British manufacturer of underwater diving equipment

AP Diving or Ambient Pressure Diving, formerly known as A.P.Valves, is a British manufacturer of diving equipment at Water-Ma-Trout in Helston, Cornwall, England. They produce a range of scuba and surface-supplied diving equipment including buoyancy compensator jackets and the Inspiration range of electronically controlled closed circuit diving rebreathers.

The firm started in 1969 making a valve to allow a diver to breathe from a stabiliser jacket buoyancy compensator's inflation cylinder. They progressed to making divers' adjustable buoyancy life-jackets and stabiliser jackets, and then other diving equipment such as rebreathers. and diving accessories etc.

They often exhibit at diving trade shows.

==Product lines==
- "Inspiration" rebreathers have been in production since 1997. The earliest model, now known as the Inspiration classic, reached the end of its product support life in April 2017 after 20 years.
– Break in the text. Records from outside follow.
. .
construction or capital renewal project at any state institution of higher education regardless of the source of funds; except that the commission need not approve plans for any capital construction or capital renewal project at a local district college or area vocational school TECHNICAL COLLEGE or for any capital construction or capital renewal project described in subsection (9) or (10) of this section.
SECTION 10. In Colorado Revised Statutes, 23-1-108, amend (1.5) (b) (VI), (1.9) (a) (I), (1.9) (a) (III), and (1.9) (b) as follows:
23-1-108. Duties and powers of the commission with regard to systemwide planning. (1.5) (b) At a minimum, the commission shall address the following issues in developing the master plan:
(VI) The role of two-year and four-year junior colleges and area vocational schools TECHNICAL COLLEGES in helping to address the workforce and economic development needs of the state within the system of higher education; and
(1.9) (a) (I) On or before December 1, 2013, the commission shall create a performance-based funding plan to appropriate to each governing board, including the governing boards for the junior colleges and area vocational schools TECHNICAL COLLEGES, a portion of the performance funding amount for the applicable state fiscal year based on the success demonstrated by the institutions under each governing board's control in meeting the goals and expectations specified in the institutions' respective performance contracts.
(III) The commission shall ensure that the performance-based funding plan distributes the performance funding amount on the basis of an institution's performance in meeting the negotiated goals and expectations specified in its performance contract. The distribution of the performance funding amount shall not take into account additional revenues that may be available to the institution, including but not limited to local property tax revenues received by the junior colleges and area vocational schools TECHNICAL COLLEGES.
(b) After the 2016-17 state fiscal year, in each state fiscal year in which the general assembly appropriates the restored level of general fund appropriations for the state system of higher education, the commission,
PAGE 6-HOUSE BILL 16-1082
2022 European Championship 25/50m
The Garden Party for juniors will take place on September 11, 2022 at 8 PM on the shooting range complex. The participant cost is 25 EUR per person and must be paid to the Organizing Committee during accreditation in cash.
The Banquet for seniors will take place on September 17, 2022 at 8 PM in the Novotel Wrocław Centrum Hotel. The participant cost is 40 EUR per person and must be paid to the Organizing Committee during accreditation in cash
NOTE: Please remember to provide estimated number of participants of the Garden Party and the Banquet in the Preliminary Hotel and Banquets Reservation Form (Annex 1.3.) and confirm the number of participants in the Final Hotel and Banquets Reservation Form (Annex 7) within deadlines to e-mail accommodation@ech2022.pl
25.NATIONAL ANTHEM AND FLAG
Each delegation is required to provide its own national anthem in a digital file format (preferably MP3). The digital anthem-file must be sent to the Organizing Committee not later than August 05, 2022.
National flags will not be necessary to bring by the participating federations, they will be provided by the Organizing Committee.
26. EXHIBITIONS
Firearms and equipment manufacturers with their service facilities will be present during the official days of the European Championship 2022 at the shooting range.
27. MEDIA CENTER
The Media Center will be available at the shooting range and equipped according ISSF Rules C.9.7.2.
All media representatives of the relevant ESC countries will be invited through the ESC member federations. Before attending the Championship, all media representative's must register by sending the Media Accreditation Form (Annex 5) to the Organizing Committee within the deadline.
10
It has been superseded by more recent models using different electronic control systems, which are backwards compatible with the original architecture.
- "Buddy" and "Commando" - recreational and military scuba buoyancy compensators.
- "Mk IV Jump Jacket" - a buoyancy compensator designed for use with surface supplied diving equipment.

==Awards==
In January 2018 Martin Parker, Managing Director of AP Diving, received the European Underwater Federation Lavanchy Award at the Boot Show in Düsseldorf.